La inversión de capitales chilenos se inició en el 2017, y en sólo tres años la producción se multiplicó por seis, mientras que la mano de obra empleada en la zona aumentó en 18 veces. En estos momentos, el potencial exportador de Neuquén va mucho más allá de los hidrocarburos. El éxito se confirma con la performance de la acuicultura enclavada en los lagos de la región, una actividad poco conocida pero de un crecimiento exponencial en los últimos años, y de alto impacto exportador. El cultivo, engorda y procesamiento de peces para exportación en la provincia de Neuquén, no es la excepción.
Según información del diario trasandino Río Negro, el proyecto acuícola más grande de la Patagonia se ubica en Piedra del Águila, con un enclave productivo en las costas neuquina y rionegrina del embalse ubicado sobre las aguas del río Limay, que incluye una piscicultura de ovas, la engorda en las aguas del lago y la planta de proceso, previo al envío al exterior. El rol de la provincia de Neuquén fue clave para el inicio de la actividad, la normativa que habilita el uso compartido de las aguas del río con la provincia de Río Negro, y la construcción con fondos públicos de la planta de proceso, que fue inaugurada en marzo de 2022 y luego concesionada por 20 años a la empresa Idris Patagonia.
La compañía, que ya está operando en Perú y Chile, inició sus primeros trabajos exploratorios en las aguas de Piedra del Águila en el 2017, y hacia el 2020 ya estaban en etapa productiva. Los primeros envíos de trucha neuquina al exterior comenzaron en 2021, y en solo tres años el crecimiento de las exportaciones ha sido exponencial, y desde abril del año 2023 las entregas de filete fresco de trucha a Estados Unidos y Canadá, han sido ininterrumpidas. “Desde el punto de vista productivo es un gran desafío, y es complejo porque existe un compromiso con clientes del exterior para entregas semanales, constantes y homogéneas en calidad y en cantidad”, explicó Lucas Maglio, country manager en Argentina del grupo chileno MarAndino, propietario de Idris Patagonia.

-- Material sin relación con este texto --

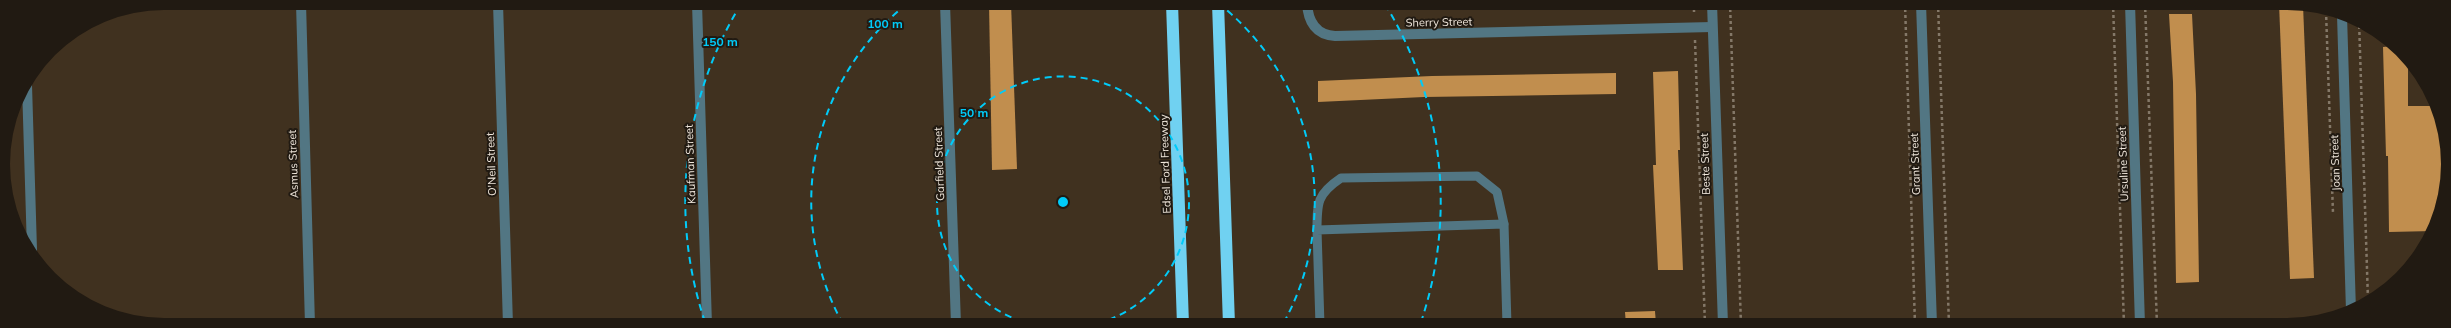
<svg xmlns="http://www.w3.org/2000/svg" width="2451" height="328" font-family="Mulish,sans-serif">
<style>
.building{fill:#c18e4e}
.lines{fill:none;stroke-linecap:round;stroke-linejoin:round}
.path{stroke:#847868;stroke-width:2.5;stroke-dasharray:3 3;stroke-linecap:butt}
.service{stroke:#527683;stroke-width:9}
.minor{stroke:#527683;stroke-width:10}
.motorway{stroke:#70d1f1;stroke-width:12}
.ring{fill:none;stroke:#00cbf9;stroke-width:2;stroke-dasharray:7 5}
.labels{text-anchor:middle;stroke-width:4;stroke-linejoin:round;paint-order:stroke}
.street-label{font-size:11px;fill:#f1e8dd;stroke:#211a12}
.centre{fill:#00cbf9;stroke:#211a12;stroke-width:2}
.ring-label{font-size:12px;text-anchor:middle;font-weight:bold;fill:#00cbf9;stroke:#211a12;stroke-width:4;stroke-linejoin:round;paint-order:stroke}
</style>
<rect width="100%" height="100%" fill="#40311f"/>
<g class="building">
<polygon points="989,3 1011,3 1017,169 992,170"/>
<polygon points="2279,3 2303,5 2314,278 2290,279"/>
<polygon points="2169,14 2192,14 2196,94 2199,282 2176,283 2173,82"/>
<polygon points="2393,46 2408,58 2408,106 2436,106 2440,112 2448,175 2433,231 2389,232 2388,156 2386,156 2383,47"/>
<polygon points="1678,71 1680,150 1678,150 1683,270 1658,270 1653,165 1656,165 1653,72"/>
<polygon points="1616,73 1616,94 1424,97 1318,102 1318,81 1432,76"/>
<polygon points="1655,311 1656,325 1626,325 1625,312"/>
</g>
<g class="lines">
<g class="path">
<polyline points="1694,3 1694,14"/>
<polyline points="1730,3 1741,325"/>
<polyline points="1905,3 1915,325"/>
<polyline points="1938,3 1949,325"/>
<polyline points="2113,3 2124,325"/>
<polyline points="2145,3 2157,325"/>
<polyline points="2326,11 2333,213"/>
<polyline points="2359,20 2368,300"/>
<polyline points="1695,40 1705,325"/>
</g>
<g class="service">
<path d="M1317 230C1317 203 1317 194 1341 178L1477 176 1497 192 1504 224"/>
<polyline points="1320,325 1317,230 1504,224 1507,325"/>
</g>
<g class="minor">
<polyline points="301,3 310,325"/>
<polyline points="498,3 508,325"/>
<polyline points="697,3 707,325"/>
<polyline points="945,3 956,325"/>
<path d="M1307 3C1308 22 1316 35 1335 36L1712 27"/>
<polyline points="1712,3 1723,325"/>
<polyline points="1921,3 1932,325"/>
<polyline points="2130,3 2140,325"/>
<polyline points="2342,15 2351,311"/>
<polyline points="27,85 32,250"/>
</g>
<g class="motorway">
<polyline points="1172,3 1183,325"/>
<polyline points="1218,3 1229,325"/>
</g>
</g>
<g class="ring">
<path d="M1034 325A126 126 0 1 1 1092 325"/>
<path d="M843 324A252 252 0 0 1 908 3M1218 3A252 252 0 0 1 1283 324"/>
<path d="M705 322A378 378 0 0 1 741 4M1385 4A378 378 0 0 1 1421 322"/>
</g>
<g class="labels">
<g class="street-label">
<text transform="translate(1439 22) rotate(-1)" y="4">Sherry Street</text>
<text transform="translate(2335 163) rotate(-92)" y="4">Joan Street</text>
<text transform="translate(293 164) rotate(-92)" y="4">Asmus Street</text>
<text transform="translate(491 164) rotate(-92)" y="4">O'Neil Street</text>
<text transform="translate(690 164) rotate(-92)" y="4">Kaufman Street</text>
<text transform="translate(939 164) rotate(-92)" y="4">Garfield Street</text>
<text transform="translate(1165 164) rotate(-92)" y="4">Edsel Ford Freeway</text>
<text transform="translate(1705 164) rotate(-92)" y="4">Beste Street</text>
<text transform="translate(1915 164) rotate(-92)" y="4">Grant Street</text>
<text transform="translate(2123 164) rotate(-92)" y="4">Ursuline Street</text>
</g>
</g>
<path d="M0 0H2451V328H0ZM164 10H2287A154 154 0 0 1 2441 164V164A154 154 0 0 1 2287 318H164A154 154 0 0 1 10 164V164A154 154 0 0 1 164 10Z" fill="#211a12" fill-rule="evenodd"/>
<circle cx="1063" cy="202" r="6" class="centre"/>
<g class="ring-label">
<text x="885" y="28">100 m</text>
<text x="720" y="46">150 m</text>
<text x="974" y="117">50 m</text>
</g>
</svg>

Cada semana, unas 20 toneladas promedio de filete fresco de trucha parte en camión desde la planta de faena de Piedra del Águila rumbo a Ezeiza. Para ello se utilizan cajas de EPS producidos por una empresa neuquina, que cumple con todas las especificaciones requeridas en el mercado internacional. Desde Ezeiza, el filete viaja hasta Miami y Los Ángeles, donde se realiza la distribución vía terrestre en EE.UU., e incluso hasta Montreal, en Canadá. La empresa también exporta congelado, y en este caso la trucha puede viajar fileteada, entera, o sin cabeza. Los principales mercado para este segmento son Malasia, Tailandia o Japón. Al analizar los datos en perspectiva, la performance productiva y luego exportadora alcanzada por la acuicultura de Neuquén en apenas tres años, es sorprendente. En 2021, el primer año de producción en aguas del embalse Piedra del Águila, se cosecharon 300 toneladas de trucha. Para el cierre de 2022 la producción totalizó las 900 toneladas, y un año después, a fines de 2023, la cosecha alcanzó las 2.100 toneladas. Esto equivale a que, en los primeros dos años de producción efectiva, el volumen se multiplicó por seis.
Fuente de trabajo
Uno de los aspectos más relevantes de una actividad como la acuicultura, es el enorme impacto que se genera en relación con la generación de puestos de trabajo en una zona como Piedra del Águila y sus alrededores, donde la incidencia de la explotación de hidrocarburos e incluso del turismo, es mucho menor. Nuevamente, la sinergia entre el sector público y la iniciativa privada fue determinante. Cuando en 2020 se iniciaron las actividades en Piedra del Águila, el personal consistía en 28 trabajadores. Cuatro años después, el personal que se desempeña en la actividad de forma directa en la empresa llega a 426 trabajadores. En dicho crecimiento, fue determinante la apertura de la planta de proceso construida por la provincia.
La dinámica implica que la generación de puestos de trabajo en torno a la acuicultura en Neuquén dio un salto de 18,5 veces en apenas cuatro años. Los datos disponibles y las estimaciones en base a la incidencia que ya ha logrado en menos de media década, permiten afirmar que la acuicultura se inscribe actualmente entre las cinco actividades de mayor impacto productivo en la provincia del Neuquén.